Picking a video streaming service isn’t just an easy pick between Netflix or Hulu anymore. It’s far more complicated than picking a TV channel now, selecting between subscriptions that all have little differences that cost substantial monthly payments. So how do we even begin?
With all the shows and differences, clearly the easily way is to have a handful of subscriptions that you can toggle through. But if you’re like the most of us with frugal budgets for entertainment, you’ll want to know which subscription offers the most bang-for-buck and best suits your tastes.
There are a few things to consider when picking your subscription service: price, shows and exclusives, users, devices, output quality and other bonuses.
Netflix: For anyone who loves Netflix originals
We begin with the big daddy of streaming platforms. It’s definitely a hard one to look past for the most of us, with a massive collection of well over 4000 movies to binge on. It’s not just quantity here either, but quality; Netflix holds the highest number of Rotten Tomatoes’ “Certified Fresh” films of the lot, if that matters to you.
In recent years, Netflix has made itself a household name not just with its handsome collection of movies, but its Netflix Originals. Stranger Things, Orange is the New Black, Black Mirror, The Crown – so many of the latest and greatest series are produced by Netflix. And with recent ventures like Netflix’s Roma winning Academy Awards, they’ve made themselves a name to be taken seriously. We can only expect it to get even better from here.
On top of shows, Netflix offers some flexibility in terms of pricing and offerings too. Its premium subscription will cost you $15.99/month but gives you up to four concurrent streams at 4K. The basic plan, at $8.99, lets you stream standard-definition content on a single device.
Netflix lets you download most of its shows on your devices too, so you can save yourself some data while on the go. While it’s worth noting that many of its titles don’t stay on its shelves forever, this one is hard to beat.
Hulu: For TV die-hards
This is what you’re missing out with Hulu: You don’t get a broad range of 4K films, there are some ads despite paying for the subscription and you can’t download any content to watch offline.
But the good news for TV die-hards: Hulu tends to get the latest episodes of current shows right after their TV debuts, while Netflix and the lot may only acquire them months after they show on telly. And on top of its colorful list of household movies and shows, it features a live TV option too if you buy its $44.99/month bundle, with over 60 channels like ESPN, Disney, Fox, CNN and the lot.
Bundles like these are really to completely replace the cable-network that currently supplies your TV with channels. If that’s beyond your TV budget, it’s other streaming-only plans begin at a generous $5.99, but with ads.

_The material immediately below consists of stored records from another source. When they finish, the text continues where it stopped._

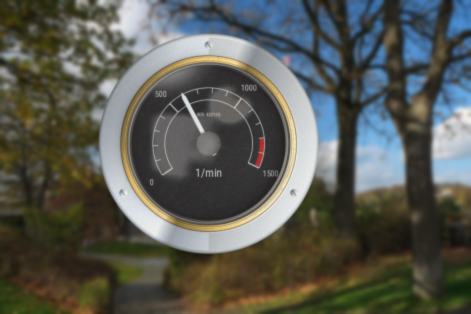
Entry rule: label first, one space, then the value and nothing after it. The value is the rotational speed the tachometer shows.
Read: 600 rpm
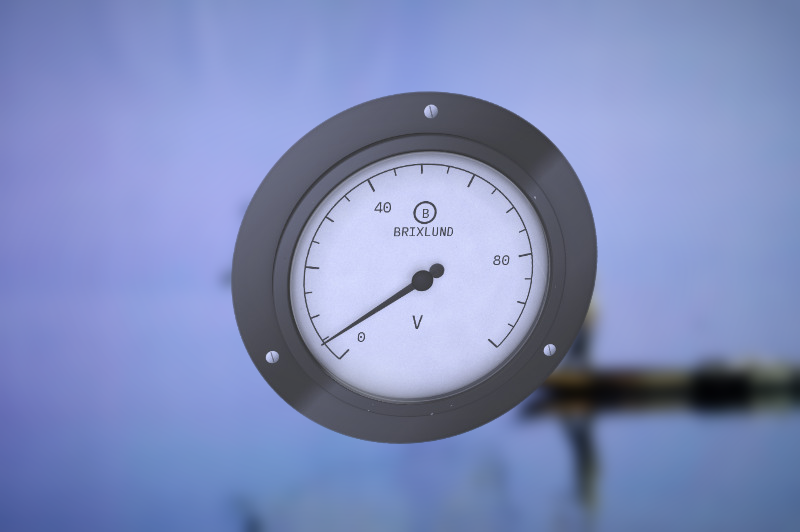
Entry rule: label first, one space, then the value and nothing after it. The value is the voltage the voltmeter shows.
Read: 5 V
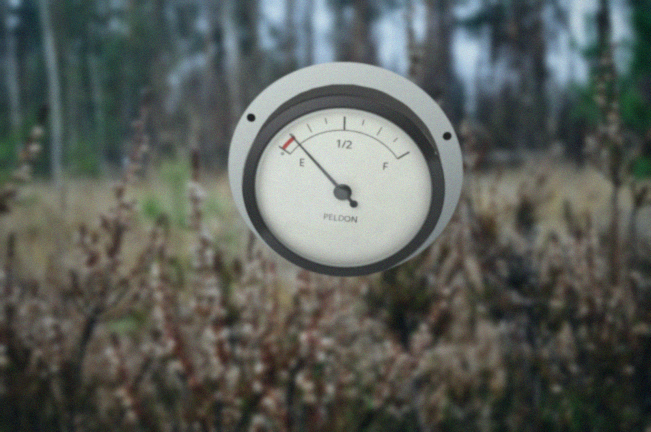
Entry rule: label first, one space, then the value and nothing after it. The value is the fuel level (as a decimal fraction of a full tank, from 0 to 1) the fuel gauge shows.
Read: 0.125
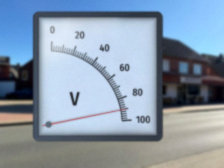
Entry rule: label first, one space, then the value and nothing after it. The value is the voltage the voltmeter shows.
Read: 90 V
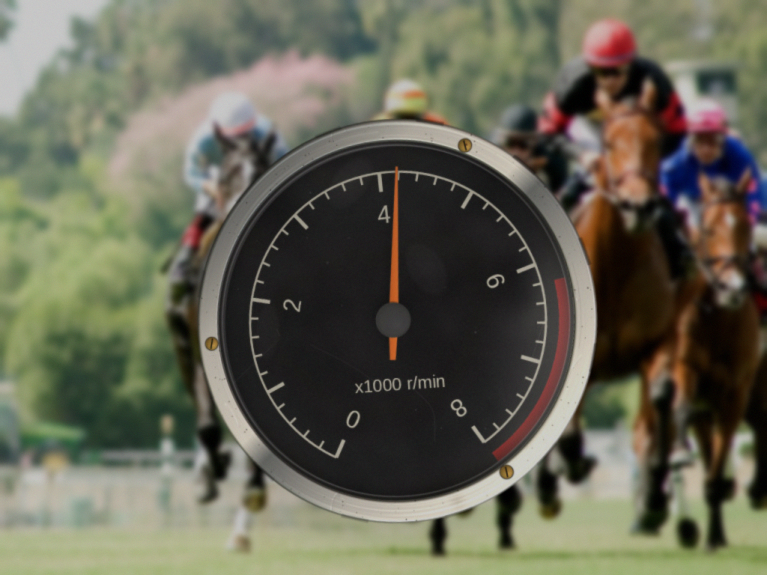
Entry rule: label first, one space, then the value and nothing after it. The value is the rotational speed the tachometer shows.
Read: 4200 rpm
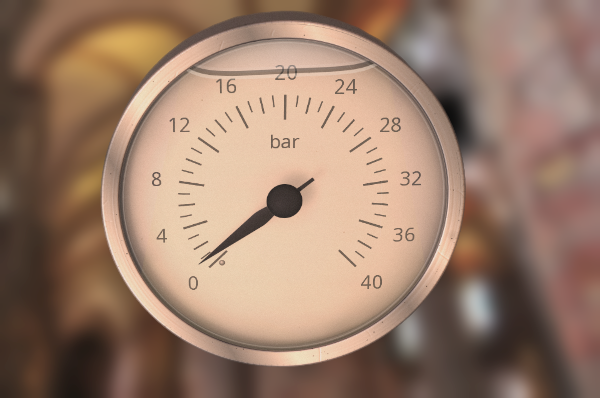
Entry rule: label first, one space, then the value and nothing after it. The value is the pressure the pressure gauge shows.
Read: 1 bar
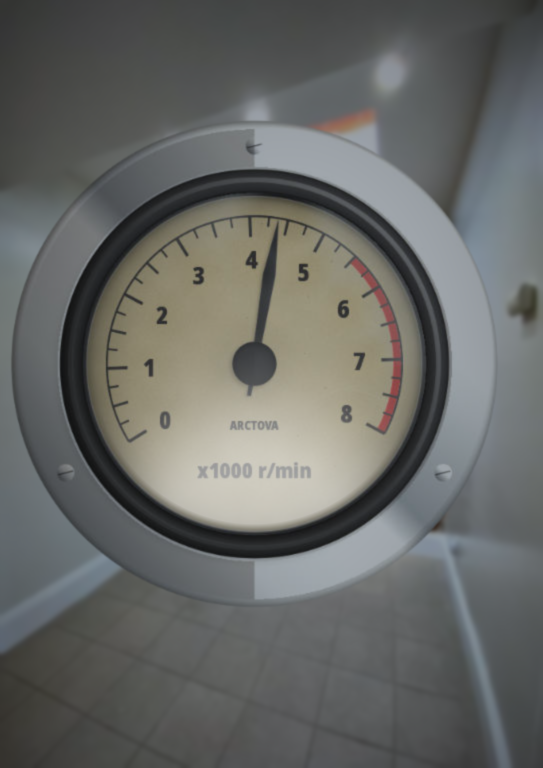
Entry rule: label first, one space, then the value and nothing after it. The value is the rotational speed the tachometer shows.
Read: 4375 rpm
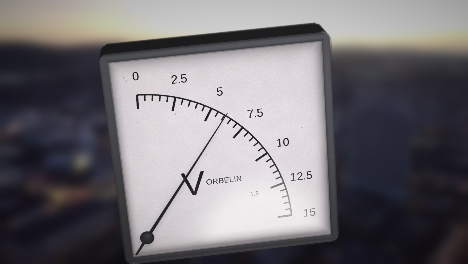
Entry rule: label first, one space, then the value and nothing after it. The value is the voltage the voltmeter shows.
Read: 6 V
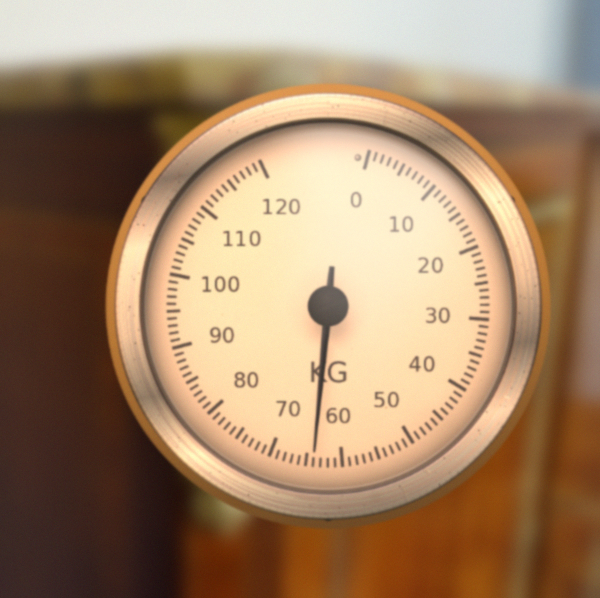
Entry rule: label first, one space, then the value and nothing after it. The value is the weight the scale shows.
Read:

With the exception of The Handmaid’s Tale, Hulu’s originals frankly haven’t made a cultural impact the way Netflix’s original series have. But you’re really here for the TV shows.
Amazon Prime Video: Anyone with a Prime membership
Amazon’s plan is pretty clever. With Amazon Prime, Jeff Bezos’ company has managed to sneak its video streaming service onto many devices and homes. People use Amazon all the time, so it makes sense to bump up to Prime for all its benefits – and it just so happens to have a perfectly competent streaming platform. Suddenly people are asking: do I still need that Netflix subscription?
If you’re not on Prime, Amazon’s video service will do $8.99 of damage a month. And for that, you get an extensive library of films and shows, albeit lacking the depth of Netflix’s.
It’s venture into original content has received much praise too, with high profile series like Homecoming, The Grand Tour and the Marvelous Mrs Maisel that may not match Netflix in terms of quantity, but certainly quality. Families are also more likely to find content for their kids here. Deals with Viacom have granted Prime Video access to shows from Nickelodeon, Comedy Central and other channels that the kids will love.
On the tech side, most films offer 4K and HDR viewing on up to three devices, with offline viewing to save you data. Amazon Prime Video may not be the cheapest of the lot (that crown belongs to Hulu), but if you happen to do quite a bit of online shopping and watch a handful of shows, perhaps this is the stone that kills the two birds.
So there we have it: the three big players analyzed and figured out. For most of us, Netflix looks to be the way to go. It has the largest library and its FOMO-inducing originals that everyone is talking about makes it quite irresistible.
But Amazon’s made a strong case for itself in recent years. With all the benefits that come with a Prime membership – free Kindle books, 2-day delivery, Amazon Music Unlimited – you may find that you already have Prime Video conveniently available. And if you’re not all about Netflix’s original content, that may just be enough for your TV entertainment needs.